There are two examples provided with the source code. The first is a simple parabola fitting. The second is
a much more complex prediction of currency movement.
Here is a link, which explains this experiment.
Detailed documentation is available
here
The entire library is written in C#. It is created using .NET Framework 3.5. It does not come with any user interface. Creating a population of expression trees and starting the evolution takes about two pages of source code. This excludes data loading.
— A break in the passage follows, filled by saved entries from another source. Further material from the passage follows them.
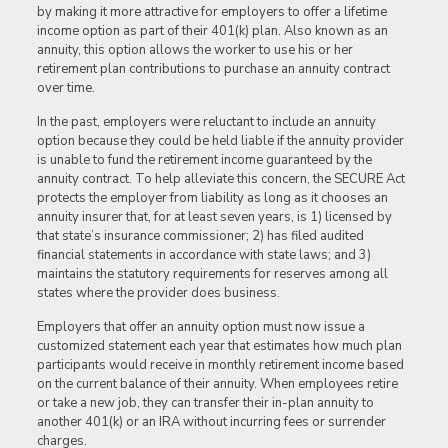
by making it more attractive for employers to offer a lifetime
income option as part of their 401(k) plan. Also known as an
annuity, this option allows the worker to use his or her
retirement plan contributions to purchase an annuity contract
over time.
In the past, employers were reluctant to include an annuity
option because they could be held liable if the annuity provider
is unable to fund the retirement income guaranteed by the
annuity contract. To help alleviate this concern, the SECURE Act
protects the employer from liability as long as it chooses an
annuity insurer that, for at least seven years, is 1) licensed by
that state’s insurance commissioner; 2) has filed audited
financial statements in accordance with state laws; and 3)
maintains the statutory requirements for reserves among all
states where the provider does business.
Employers that offer an annuity option must now issue a
customized statement each year that estimates how much plan
participants would receive in monthly retirement income based
on the current balance of their annuity. When employees retire
or take a new job, they can transfer their in-plan annuity to
another 401(k) or an IRA without incurring fees or surrender
charges.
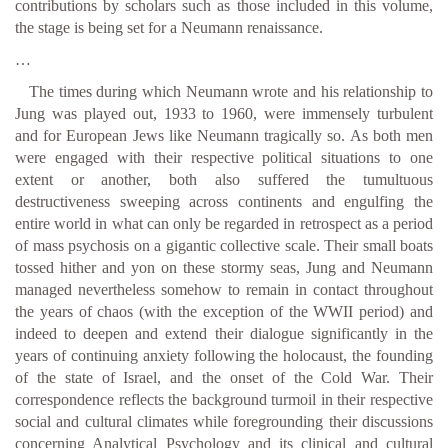
contributions by scholars such as those included in this volume,
the stage is being set for a Neumann renaissance.
…
The times during which Neumann wrote and his relationship to
Jung was played out, 1933 to 1960, were immensely turbulent
and for European Jews like Neumann tragically so. As both men
were engaged with their respective political situations to one
extent or another, both also suffered the tumultuous
destructiveness sweeping across continents and engulfing the
entire world in what can only be regarded in retrospect as a period
of mass psychosis on a gigantic collective scale. Their small boats
tossed hither and yon on these stormy seas, Jung and Neumann
managed nevertheless somehow to remain in contact throughout
the years of chaos (with the exception of the WWII period) and
indeed to deepen and extend their dialogue significantly in the
years of continuing anxiety following the holocaust, the founding
of the state of Israel, and the onset of the Cold War. Their
correspondence reflects the background turmoil in their respective
social and cultural climates while foregrounding their discussions
concerning Analytical Psychology and its clinical and cultural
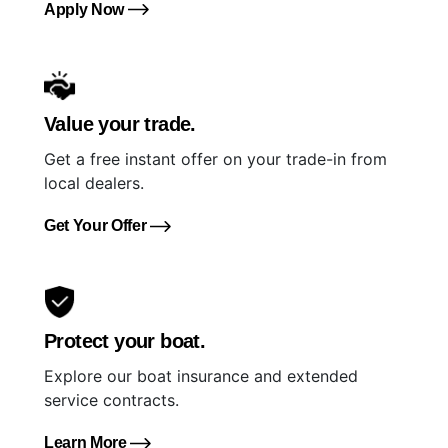
Apply Now
Value your trade.
Get a free instant offer on your trade-in from
local dealers.
Get Your Offer
Protect your boat.
Explore our boat insurance and extended
service contracts.
Learn More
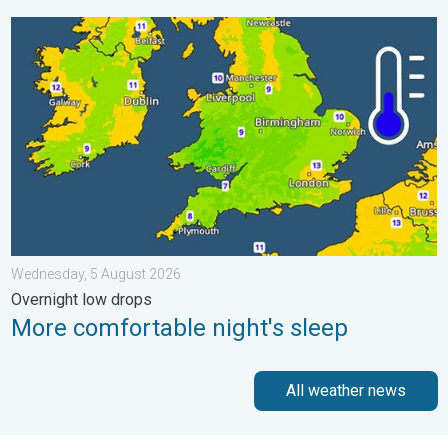
More comfortable night's sleep. Overnight low drops. . . Wedn
Wednesday, 5 August 2026
Overnight low drops
More comfortable night's sleep
All weather news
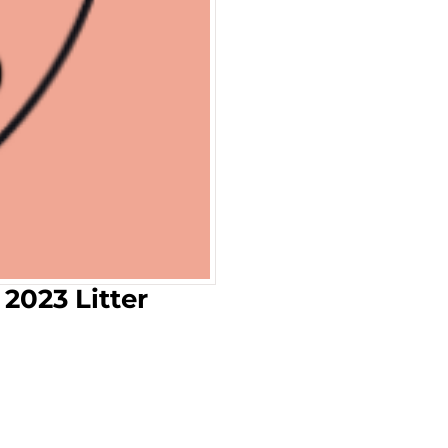
 2023 Litter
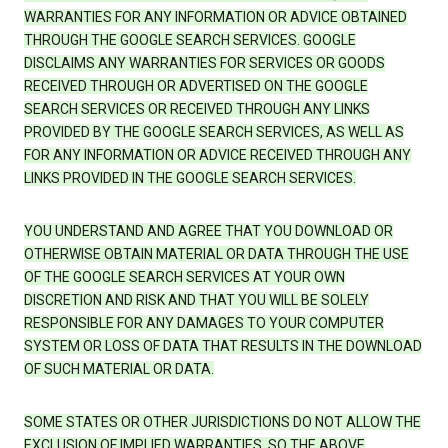
WARRANTIES FOR ANY INFORMATION OR ADVICE OBTAINED
THROUGH THE GOOGLE SEARCH SERVICES. GOOGLE
DISCLAIMS ANY WARRANTIES FOR SERVICES OR GOODS
RECEIVED THROUGH OR ADVERTISED ON THE GOOGLE
SEARCH SERVICES OR RECEIVED THROUGH ANY LINKS
PROVIDED BY THE GOOGLE SEARCH SERVICES, AS WELL AS
FOR ANY INFORMATION OR ADVICE RECEIVED THROUGH ANY
LINKS PROVIDED IN THE GOOGLE SEARCH SERVICES.
YOU UNDERSTAND AND AGREE THAT YOU DOWNLOAD OR
OTHERWISE OBTAIN MATERIAL OR DATA THROUGH THE USE
OF THE GOOGLE SEARCH SERVICES AT YOUR OWN
DISCRETION AND RISK AND THAT YOU WILL BE SOLELY
RESPONSIBLE FOR ANY DAMAGES TO YOUR COMPUTER
SYSTEM OR LOSS OF DATA THAT RESULTS IN THE DOWNLOAD
OF SUCH MATERIAL OR DATA.
SOME STATES OR OTHER JURISDICTIONS DO NOT ALLOW THE
EXCLUSION OF IMPLIED WARRANTIES, SO THE ABOVE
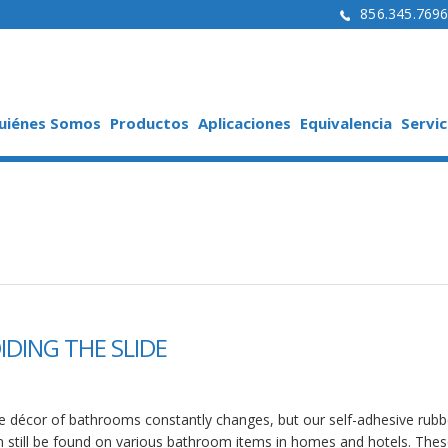
856.345.769
uiénes Somos
Productos
Aplicaciones
Equivalencia
Servic
IDING THE SLIDE
e décor of bathrooms constantly changes, but our self-adhesive rubb
n still be found on various bathroom items in homes and hotels. Thes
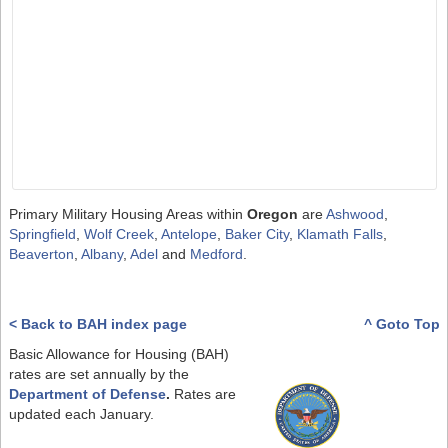
Primary Military Housing Areas within
Oregon
are
Ashwood
,
Springfield
,
Wolf Creek
,
Antelope
,
Baker City
,
Klamath Falls
,
Beaverton
,
Albany
,
Adel
and
Medford
.
< Back to BAH index page
^ Goto Top
Basic Allowance for Housing (BAH)
rates are set annually by the
Department of Defense
.
Rates are
updated each January.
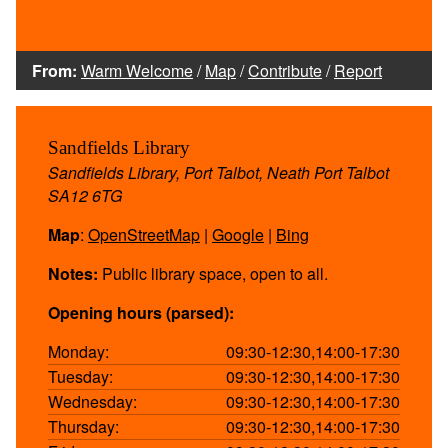
From:
Warm Welcome
/
Map
/
Contribute
/
Report
Sandfields Library
Sandfields Library, Port Talbot, Neath Port Talbot
SA12 6TG
Map
:
OpenStreetMap
|
Google
|
Bing
Notes:
Public library space, open to all.
Opening hours (parsed):
Monday:
09:30-12:30,14:00-17:30
Tuesday:
09:30-12:30,14:00-17:30
Wednesday:
09:30-12:30,14:00-17:30
Thursday:
09:30-12:30,14:00-17:30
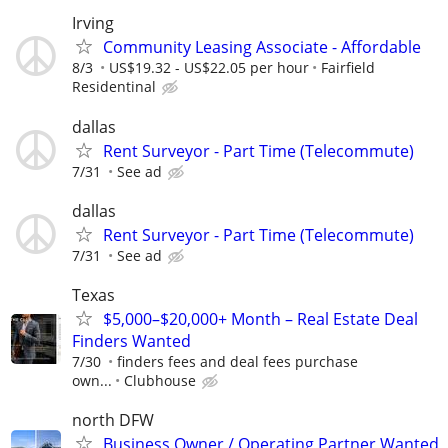
Irving
Community Leasing Associate - Affordable
8/3
US$19.32 - US$22.05 per hour
Fairfield
Residentinal
dallas
Rent Surveyor - Part Time (Telecommute)
7/31
See ad
dallas
Rent Surveyor - Part Time (Telecommute)
7/31
See ad
Texas
$5,000–$20,000+ Month – Real Estate Deal
Finders Wanted
7/30
finders fees and deal fees purchase
own...
Clubhouse
north DFW
Business Owner / Operating Partner Wanted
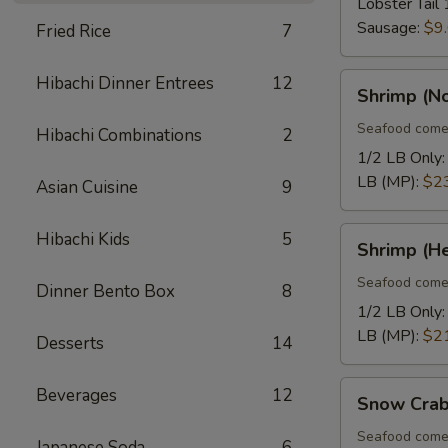
Lobster Tail 
Sausage:
$9
Fried Rice
7
Shrimp
Hibachi Dinner Entrees
12
Shrimp (N
(No
Heads)
Seafood come
Hibachi Combinations
2
1/2 LB Only
LB (MP):
$2
Asian Cuisine
9
Shrimp
Hibachi Kids
5
Shrimp (H
(Head
On)
Seafood come
Dinner Bento Box
8
1/2 LB Only
LB (MP):
$2
Desserts
14
Snow
Beverages
12
Snow Crab
Crab
Legs
Seafood come
Japanese Soda
6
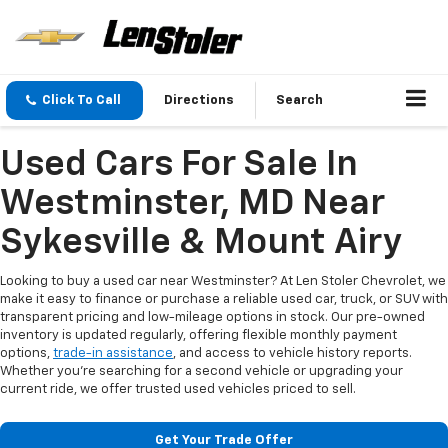
Click To Call
Directions
Search
Used Cars For Sale In
Westminster, MD Near
Sykesville & Mount Airy
Looking to buy a used car near Westminster? At Len Stoler Chevrolet, we
make it easy to finance or purchase a reliable used car, truck, or SUV with
transparent pricing and low-mileage options in stock. Our pre-owned
inventory is updated regularly, offering flexible monthly payment
options,
trade-in assistance
, and access to vehicle history reports.
Whether you're searching for a second vehicle or upgrading your
current ride, we offer trusted used vehicles priced to sell.
Get Your Trade Offer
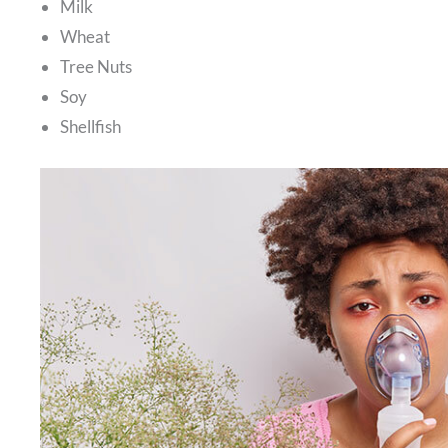
Milk
Wheat
Tree Nuts
Soy
Shellfish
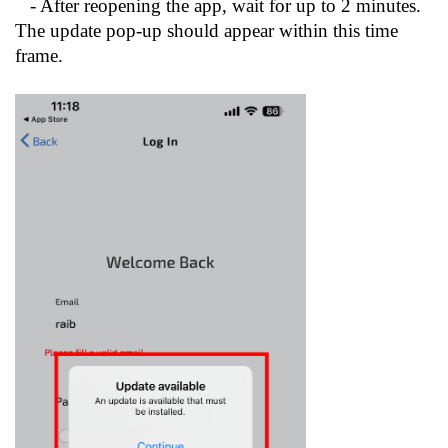
- After reopening the app, wait for up to 2 minutes.
The update pop-up should appear within this time
frame.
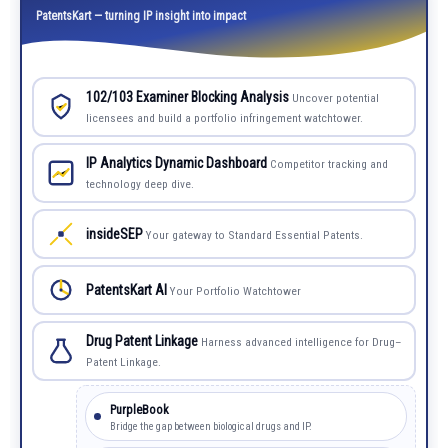
PatentsKart — turning IP insight into impact
102/103 Examiner Blocking Analysis
Uncover potential
licensees and build a portfolio infringement watchtower.
IP Analytics Dynamic Dashboard
Competitor tracking and
technology deep dive.
insideSEP
Your gateway to Standard Essential Patents.
PatentsKart AI
Your Portfolio Watchtower
Drug Patent Linkage
Harness advanced intelligence for Drug–
Patent Linkage.
PurpleBook
Bridge the gap between biological drugs and IP.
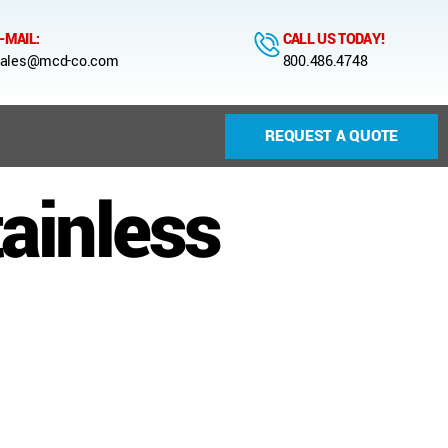
-MAIL:
CALL US TODAY!
ales@mcd-co.com
800.486.4748
REQUEST A QUOTE
ainless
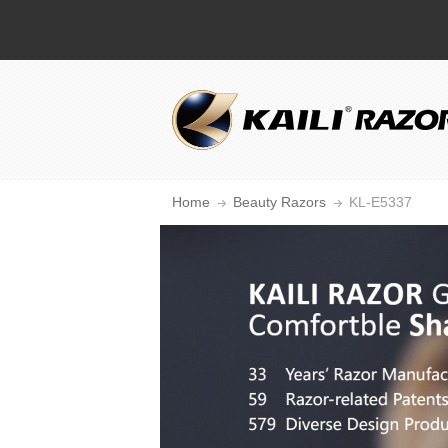
Home
Beauty Razors
KL-E5337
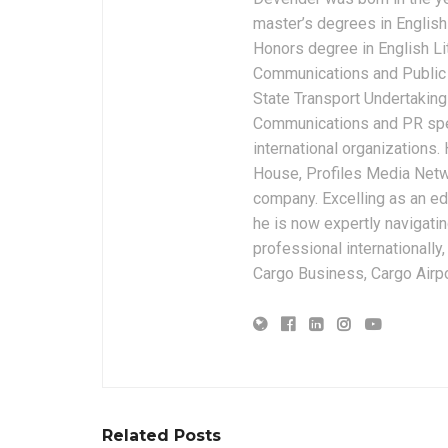
master’s degrees in English 
Honors degree in English Li
Communications and Public 
State Transport Undertakings
Communications and PR spec
international organizations
House, Profiles Media Netw
company. Excelling as an edi
he is now expertly navigatin
professional internationally
Cargo Business, Cargo Airpor
Related Posts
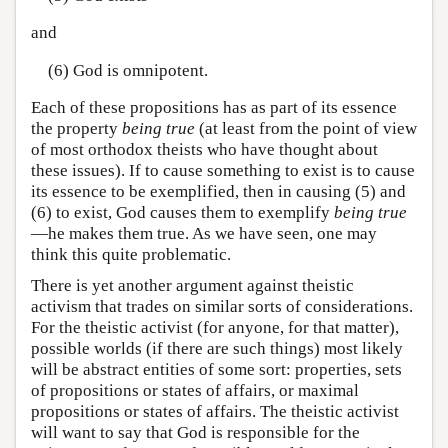
and
(6) God is omnipotent.
Each of these propositions has as part of its essence
the property
being true
(at least from the point of view
of most orthodox theists who have thought about
these issues). If to cause something to exist is to cause
its essence to be exemplified, then in causing (5) and
(6) to exist, God causes them to exemplify
being true
—he makes them true. As we have seen, one may
think this quite problematic.
There is yet another argument against theistic
activism that trades on similar sorts of considerations.
For the theistic activist (for anyone, for that matter),
possible worlds (if there are such things) most likely
will be abstract entities of some sort: properties, sets
of propositions or states of affairs, or maximal
propositions or states of affairs. The theistic activist
will want to say that God is responsible for the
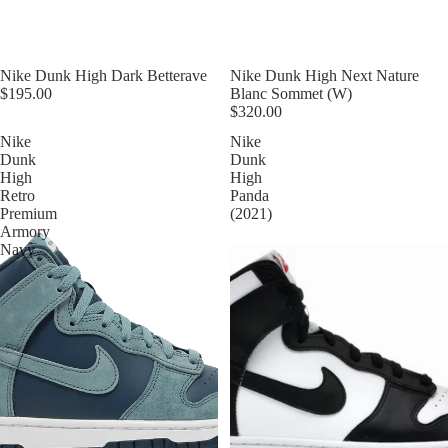
Nike Dunk High Dark Betterave
Nike Dunk High Next Nature
$195.00
Blanc Sommet (W)
$320.00
Nike
Nike
Dunk
Dunk
High
High
Retro
Panda
Premium
(2021)
Armory
Navy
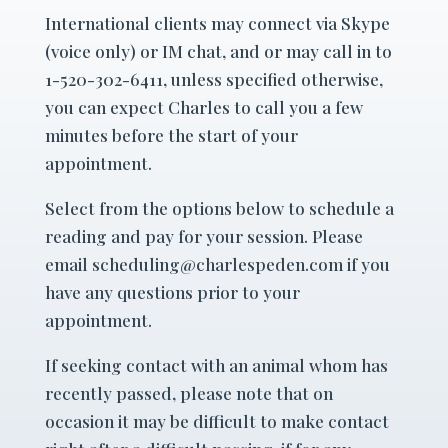
International clients may connect via Skype
(voice only) or IM chat, and or may call in to
1-520-302-6411, unless specified otherwise,
you can expect Charles to call you a few
minutes before the start of your
appointment.
Select from the options below to schedule a
reading and pay for your session. Please
email scheduling@charlespeden.com if you
have any questions prior to your
appointment.
If seeking contact with an animal whom has
recently passed, please note that on
occasion it may be difficult to make contact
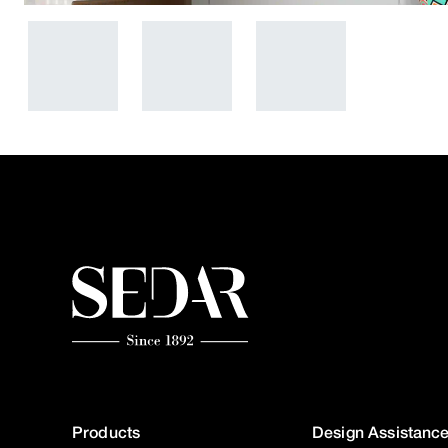
Products
Design Assistanc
The framework is developed in such a way that distributed computing over networks can be implemented in the future.
At the beginning of development the goal was to have an option to choose whether to use float, double or decimal value types, depending on the requirments of the task at hand. Since in C# macros are not as powerful as in C++, there are three namespaces for every value type. The current version supports only float.
At the time this libary was being developed, .NET multipocessor support was in beta version. So far it does not support multiprocessor machines, but it will be incorporated in the future. However, it is still possible to harness the power of multiprocessor computers by creating multiple populations and mixing them from time to time.
Most probably when implementing the distributed computing over the network this will be the way to keep constants synchronized. This will also reduce network traffic volume, since constants will be transferred only once in the beginning.